The design team of city-based LV Prasad Eye Institute (LVPEI) developed a prototype of the device — Phoropter — which can completely change the existing system of detecting refractive errors.
The industrial design team of Srujana Innovation Centre, LVPEI, skillfully employed the paper folding technique of Origami to design the Phoropter, at a cost of just Rs 50.
The Phoropter comprises two sheets of papers that are folded into a shape of small oblong boxes and can slide into each other. Patients can look at the alphabet chart from one end of the box and move the other box till the chart comes into focus and a reading is collected.

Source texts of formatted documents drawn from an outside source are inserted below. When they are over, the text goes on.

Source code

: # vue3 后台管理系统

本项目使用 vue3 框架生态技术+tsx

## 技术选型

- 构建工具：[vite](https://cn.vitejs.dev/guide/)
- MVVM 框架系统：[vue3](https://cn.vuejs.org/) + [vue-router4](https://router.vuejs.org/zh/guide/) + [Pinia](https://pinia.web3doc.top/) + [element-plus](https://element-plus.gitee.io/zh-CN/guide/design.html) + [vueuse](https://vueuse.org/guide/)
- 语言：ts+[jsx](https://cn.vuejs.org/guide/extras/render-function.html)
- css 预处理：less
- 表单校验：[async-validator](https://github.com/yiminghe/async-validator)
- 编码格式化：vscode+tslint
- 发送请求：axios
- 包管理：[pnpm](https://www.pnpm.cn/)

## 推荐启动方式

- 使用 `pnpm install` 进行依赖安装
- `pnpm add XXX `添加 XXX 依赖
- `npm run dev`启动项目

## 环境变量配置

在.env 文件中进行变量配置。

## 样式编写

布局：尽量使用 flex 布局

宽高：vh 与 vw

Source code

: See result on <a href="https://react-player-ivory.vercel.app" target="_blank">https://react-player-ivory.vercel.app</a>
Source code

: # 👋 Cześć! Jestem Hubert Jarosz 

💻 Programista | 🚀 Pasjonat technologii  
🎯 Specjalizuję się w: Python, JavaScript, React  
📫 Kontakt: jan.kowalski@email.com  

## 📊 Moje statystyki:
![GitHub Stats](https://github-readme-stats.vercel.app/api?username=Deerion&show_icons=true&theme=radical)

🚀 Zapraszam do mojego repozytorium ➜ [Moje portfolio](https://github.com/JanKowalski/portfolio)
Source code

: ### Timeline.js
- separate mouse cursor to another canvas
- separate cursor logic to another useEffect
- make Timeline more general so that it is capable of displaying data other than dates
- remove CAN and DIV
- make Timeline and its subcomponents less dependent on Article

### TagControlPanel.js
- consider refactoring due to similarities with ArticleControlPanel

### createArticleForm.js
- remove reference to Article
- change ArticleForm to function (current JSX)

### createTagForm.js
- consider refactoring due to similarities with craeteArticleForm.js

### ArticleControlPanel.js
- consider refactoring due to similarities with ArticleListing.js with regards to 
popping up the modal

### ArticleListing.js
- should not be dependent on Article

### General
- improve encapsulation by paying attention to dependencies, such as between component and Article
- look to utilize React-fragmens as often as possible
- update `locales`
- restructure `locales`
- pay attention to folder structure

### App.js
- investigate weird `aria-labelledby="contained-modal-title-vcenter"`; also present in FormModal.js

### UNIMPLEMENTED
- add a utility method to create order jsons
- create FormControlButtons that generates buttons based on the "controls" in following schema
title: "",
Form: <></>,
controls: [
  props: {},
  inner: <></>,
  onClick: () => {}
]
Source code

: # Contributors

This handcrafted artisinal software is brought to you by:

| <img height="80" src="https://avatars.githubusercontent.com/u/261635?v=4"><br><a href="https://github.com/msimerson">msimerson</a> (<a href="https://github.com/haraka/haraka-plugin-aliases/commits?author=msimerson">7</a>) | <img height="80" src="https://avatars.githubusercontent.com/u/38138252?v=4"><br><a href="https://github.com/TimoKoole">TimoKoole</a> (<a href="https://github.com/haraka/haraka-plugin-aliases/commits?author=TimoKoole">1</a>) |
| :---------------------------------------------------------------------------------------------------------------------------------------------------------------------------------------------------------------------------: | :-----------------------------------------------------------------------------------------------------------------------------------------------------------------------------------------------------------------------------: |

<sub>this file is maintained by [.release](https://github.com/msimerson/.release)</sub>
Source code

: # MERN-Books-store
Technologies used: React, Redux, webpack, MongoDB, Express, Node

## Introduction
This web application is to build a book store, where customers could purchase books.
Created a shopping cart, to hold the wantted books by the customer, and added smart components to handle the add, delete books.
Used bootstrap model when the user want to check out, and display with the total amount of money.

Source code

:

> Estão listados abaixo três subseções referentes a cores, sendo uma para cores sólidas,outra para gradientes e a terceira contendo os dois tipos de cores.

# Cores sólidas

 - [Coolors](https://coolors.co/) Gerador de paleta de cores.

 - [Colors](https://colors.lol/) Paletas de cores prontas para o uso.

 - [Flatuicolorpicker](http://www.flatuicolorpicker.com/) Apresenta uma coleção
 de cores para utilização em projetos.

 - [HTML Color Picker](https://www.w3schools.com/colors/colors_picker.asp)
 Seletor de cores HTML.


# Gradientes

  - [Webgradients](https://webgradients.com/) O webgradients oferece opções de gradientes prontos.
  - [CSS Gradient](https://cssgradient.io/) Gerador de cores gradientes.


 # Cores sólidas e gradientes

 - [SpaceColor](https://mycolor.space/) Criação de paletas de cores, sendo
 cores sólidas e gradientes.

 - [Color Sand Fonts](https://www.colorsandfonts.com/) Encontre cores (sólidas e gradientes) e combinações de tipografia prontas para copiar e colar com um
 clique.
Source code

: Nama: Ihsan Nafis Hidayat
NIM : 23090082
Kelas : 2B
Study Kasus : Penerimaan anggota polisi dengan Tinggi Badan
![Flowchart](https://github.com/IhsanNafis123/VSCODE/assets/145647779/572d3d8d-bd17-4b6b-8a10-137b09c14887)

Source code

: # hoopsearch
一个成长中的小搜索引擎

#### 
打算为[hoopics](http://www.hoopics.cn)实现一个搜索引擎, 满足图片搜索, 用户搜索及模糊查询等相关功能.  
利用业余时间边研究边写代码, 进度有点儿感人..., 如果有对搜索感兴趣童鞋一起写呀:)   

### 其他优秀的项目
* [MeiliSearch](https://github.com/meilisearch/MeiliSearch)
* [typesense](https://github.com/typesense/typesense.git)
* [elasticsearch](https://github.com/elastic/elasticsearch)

“The best part is that it can be assembled even by children. The Phoropter has the potential to cut down diagnosis costs and be available for everybody. We are in the process of finding a way for mass production of the device,” Ashish Jain, industrial designer of Sujana Innovation Centre, LVPEI, told Telangana Today.
Typically, one has to spend at least Rs 1 lakh, sometime even more, to set up an ophthalmic lab and hire a qualified optometrist to operate and diagnose patients. But, the Phoropter will make diagnosis simple, especially among schoolchildren, who need early intervention to correct refractive errors.
“There was a need for a simple, cost-effective and easy-to-manufacture device that doesn’t need an expert to use or detect refractive errors,” Jain said.